8. God goes his own way with every child
“And we know that all things work together for good to them that love God, to them who are the called according to his purpose.” Romans 8:28
We all have different circumstances. We all have different trials. But for those who love the Lord, all things will work together for good: in all this we will be transformed into the image of his Son, Jesus Christ.
There is no one-size-fits-all in how God treats us. And there is no one-size-fits-all in parenting. It wouldn’t be fair to treat all children exactly the same way, to follow some sort of pattern or formula, or stick to a plan of ‘8 steps to discipline a child’ – because each child has its unique needs, possibilities, talents and character traits. Yes, I love every one of my children with all my heart, but my oldest often needs a different approach than her 10 year old brother, for example. Therefore, I cannot rely on certain ‘parenting tactics’ without seeking the guidance of the Holy Spirit.

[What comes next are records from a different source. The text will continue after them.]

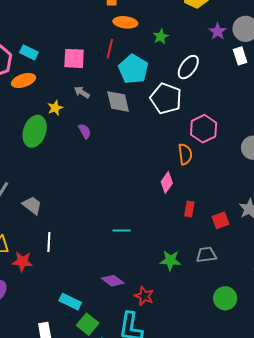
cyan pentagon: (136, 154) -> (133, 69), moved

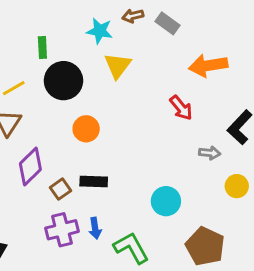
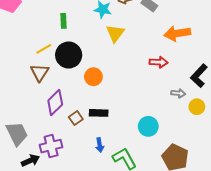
black circle: (63, 81) -> (69, 55), moved
red arrow: (181, 108) -> (159, 62), turned -48
yellow circle: (237, 186) -> (197, 107), moved
purple cross: (62, 230) -> (51, 146), moved

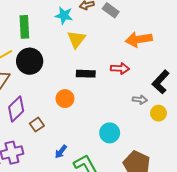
green rectangle: (63, 21) -> (24, 27), size x1.5
orange circle: (93, 77) -> (65, 99), moved
black rectangle: (99, 113) -> (86, 74), moved
blue arrow: (100, 145) -> (61, 152), turned 48

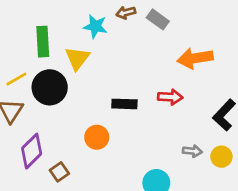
yellow triangle: (76, 39) -> (77, 58), moved
gray arrow: (140, 100) -> (192, 151), moved

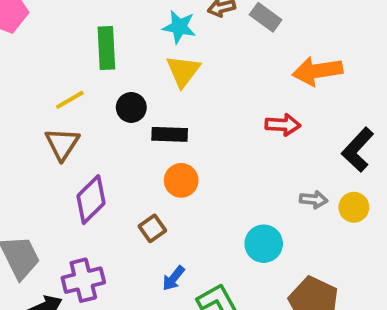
yellow triangle: (77, 58) -> (183, 71), moved
black circle: (50, 87) -> (131, 107), moved, size x0.6
black rectangle: (124, 104) -> (170, 134), moved
brown square: (59, 172) -> (152, 228), moved

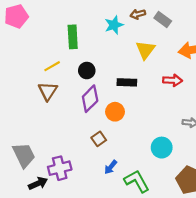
cyan star: (179, 27) -> (114, 25), turned -30
yellow triangle: (183, 71) -> (145, 50), moved
black rectangle: (170, 134) -> (127, 82), moved
purple diamond: (91, 200) -> (90, 99), moved

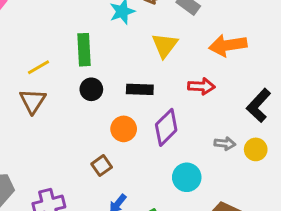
green rectangle: (73, 37) -> (84, 50), moved
black circle: (87, 71) -> (91, 89), moved
purple diamond: (90, 99) -> (166, 127), moved

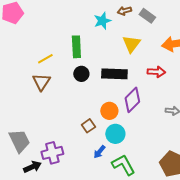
black rectangle: (140, 89) -> (114, 74), size x1.4
orange circle: (124, 129) -> (109, 111), moved
cyan circle: (187, 177) -> (115, 134), moved

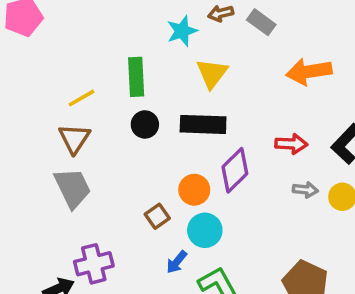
yellow triangle: (131, 44) -> (212, 73), moved
red arrow: (156, 72) -> (291, 144), moved
gray trapezoid: (19, 141) -> (73, 188), moved

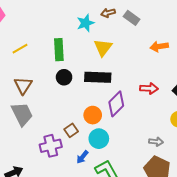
orange arrow: (309, 72) -> (159, 47), size x0.7
yellow line: (81, 98) -> (20, 49), moved
gray arrow: (305, 190) -> (156, 142), moved
purple cross: (94, 264) -> (51, 146), moved

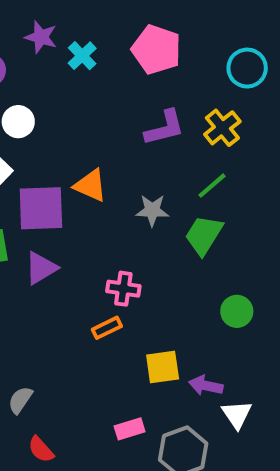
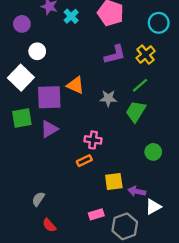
white triangle: (237, 414) -> (153, 207), turned 35

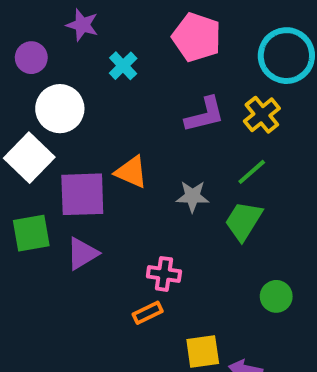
cyan cross: (71, 16) -> (123, 66), moved
cyan circle: (159, 23) -> (286, 56), size x1.4
white circle: (37, 51) -> (60, 109), size x1.5

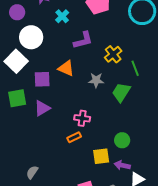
purple L-shape: (205, 115) -> (83, 40), moved
yellow cross: (262, 115) -> (113, 54), moved
green line: (252, 172) -> (135, 68), moved, turned -70
purple square: (82, 194) -> (42, 79), size x0.7
green circle: (276, 296) -> (122, 140), moved

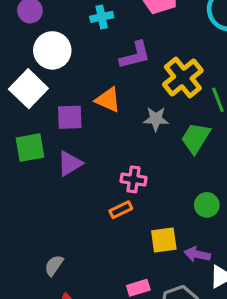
cyan cross: (62, 16) -> (102, 17), turned 32
yellow cross: (113, 54) -> (183, 78), size x1.4
green circle: (122, 140) -> (207, 205), moved

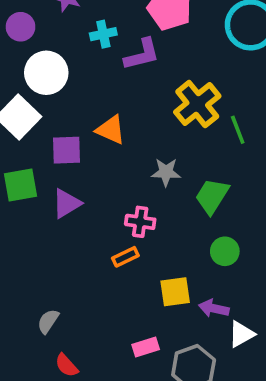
purple L-shape: (135, 55) -> (142, 54), moved
gray star: (156, 119) -> (166, 172), moved
green trapezoid: (196, 138) -> (212, 196), moved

9. God is a righteous judge
“And the heavens declare His righteousness, For God Himself is judge.” Psalm 50:6 (NASB)
God is the only One who knows our deepest thoughts and motives, and who can judge us according to our consciences, whether our thoughts accuse us or defend us. He knows all sides of every situation, and therefore He can give a truly righteous judgment.
As a parent, I want to strife to be righteous when it comes to handling issues with or between my children. I shouldn’t just end a fight between the kids by sending one of them to his room, without investigating what really was going on.
At the same time, I have to admit that, unlike God, I don’t know everything. I’m not always in the same room as they are – I don’t know all sides of a situation. I can probably sense what’s going on inside a child, but I can’t see the heart like God does. That’s why I have to be very careful!
With my limited knowledge I can easily misjudge a situation and perhaps blame a child for something he didn’t do. If that happens, I have to humble myself and ask my child for forgiveness.
1o. God has plans to give us a future and a hope
“For I know the plans that I have for you, declares the Lord, plans for welfare and not for calamity to give you a future and a hope.” Jeremiah 29:11 (NASB)
These were God’s words for the Israelites who were exiled to Babylon. That was a dark time for Israel! But God spoke to them about a bright future. He gave them hope!
This verse tells me so much about God’s heart for his people, for the ones He loves. His heart is filled with plans to give his children a future and a hope. Because He Himself is full of hope for the future!
I want to always carry this hope in my heart. Even when my children misbehave, when they are going through hard times – even if they would stray away from the path of life. Someone once said to me: “If a mother doesn’t have hope for her child anymore – then who on earth does?”
No matter how dark the situation may seem, how many questions that may arise about their future (about her future, for example), I want to train myself in thinking hopeful thoughts about my children and their lives. And – just as important – I want to speak these thoughts to my children, as prophetic words they can cling to: “It will go well with you! God loves you. He has begun a work in you. Stay close to Him and He will fill your life with peace and joy and happiness!”
Yes, I believe God has a plan for my children, a good plan, full of blessing, and an eternity filled with joy! And I am incredibly thankful He placed them in my life, to make me a witness of his plan with them, while He is still fulfilling his plan for me in my life. And I will surrender to Him, wholeheartedly, because I love Him and trust Him as my Father.